WHAT YOU ARE ASKED TO DO. Recast the entries below as a numbered list of their lines, dropping any blank lines and leaving the pictures out.

++++++++

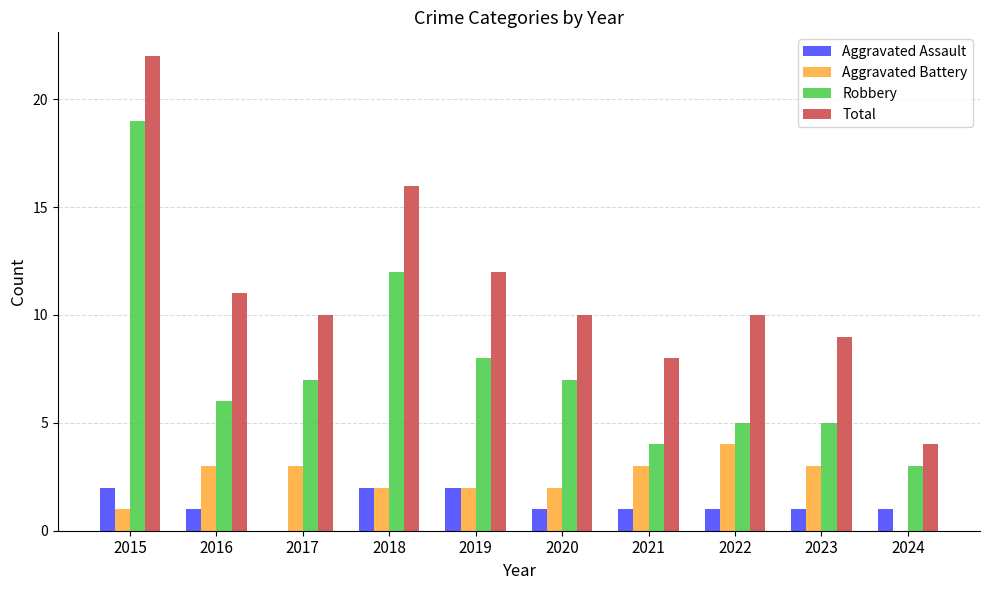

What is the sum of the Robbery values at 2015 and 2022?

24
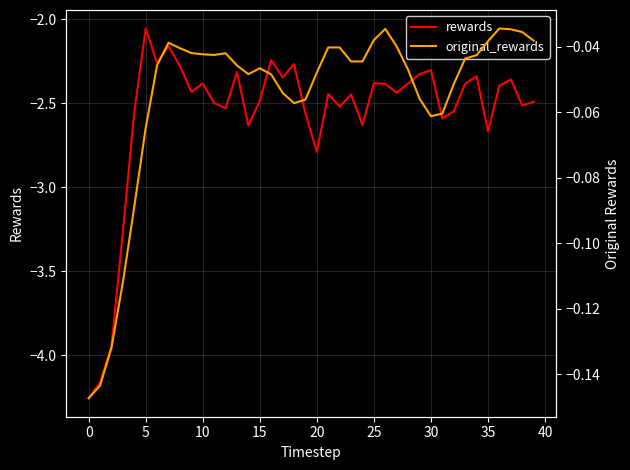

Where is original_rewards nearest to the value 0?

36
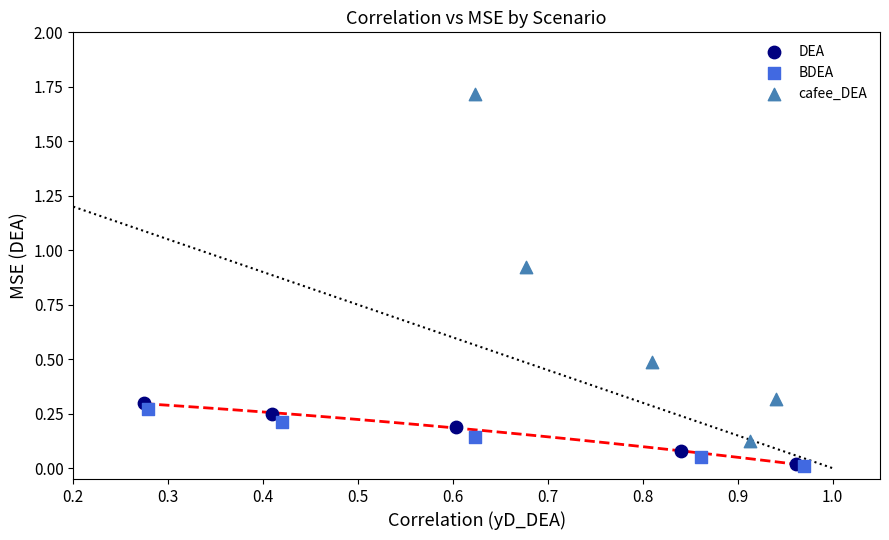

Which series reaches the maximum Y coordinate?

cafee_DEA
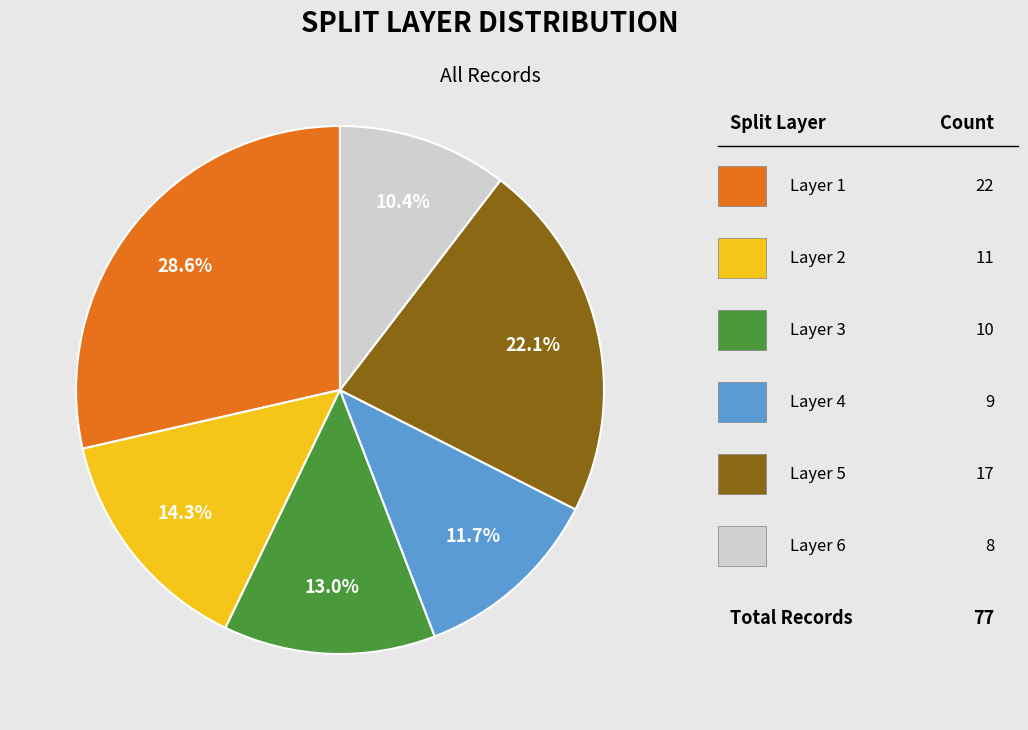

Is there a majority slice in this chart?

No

++++++++

EXERCISE OUTPUT.
1. What is the sum of the Robbery values at 2015 and 2022?
2. 24
3. Where is original_rewards nearest to the value 0?
4. 36
5. Which series reaches the maximum Y coordinate?
6. cafee_DEA
7. Is there a majority slice in this chart?
8. No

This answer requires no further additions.